In the above-referenced work, Eschenmoser says that “the larger the diversity of catalytically accessible alternative pathways and products between alternative starting materials and final products the greater the opportunities for contingent growth and complexification of chemical changes” (Eschenmoser, 2007). This principle is clearly reflected by the formamide chemistry, in which several mutually compatible segments of the geochemical pathways contribute to the emergence of the key compound, 3',5' cGMP.

6. Summary

In seeking for analogies between the free-energy profiles of modern metabolic pathways and those of prebiotic chemical models we have illustrated that a formamide-based thermal chemistry combined with involvement of free radicals may serve as the best example.

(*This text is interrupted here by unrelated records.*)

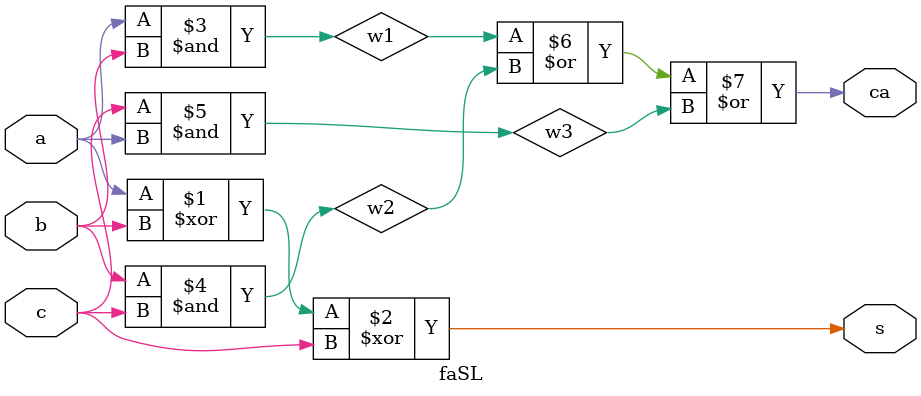
<source format=v>
module faSL(s, ca, a, b, c);
output s, ca;
input a,b, c;
wire w1, w2, w3;
xor (s, a, b, c);
and (w1, a, b);
and (w2, b, c);
and (w3, c, a);
or (ca, w1, w2, w3);
endmodule

</source>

Similar to ATP, in a prebiotic chemical frame radicals could provide material and energy to trigger chemical transformations otherwise inaccessible via a thermal route. Although radicals could be a reasonable solution to overcome thermodynamic and kinetic barriers, they could not control the whole process of abiogenesis due to their high energy content and, consequently, to their limited lifetime. It is plausible to assume that heat from the environment determined the main directions of molecular evolution, which was undoubtedly flavored with occasional radical chemistry, induced by a variety of environmental effects, like extraterrestrial impacts, cosmic radiation, or UV light.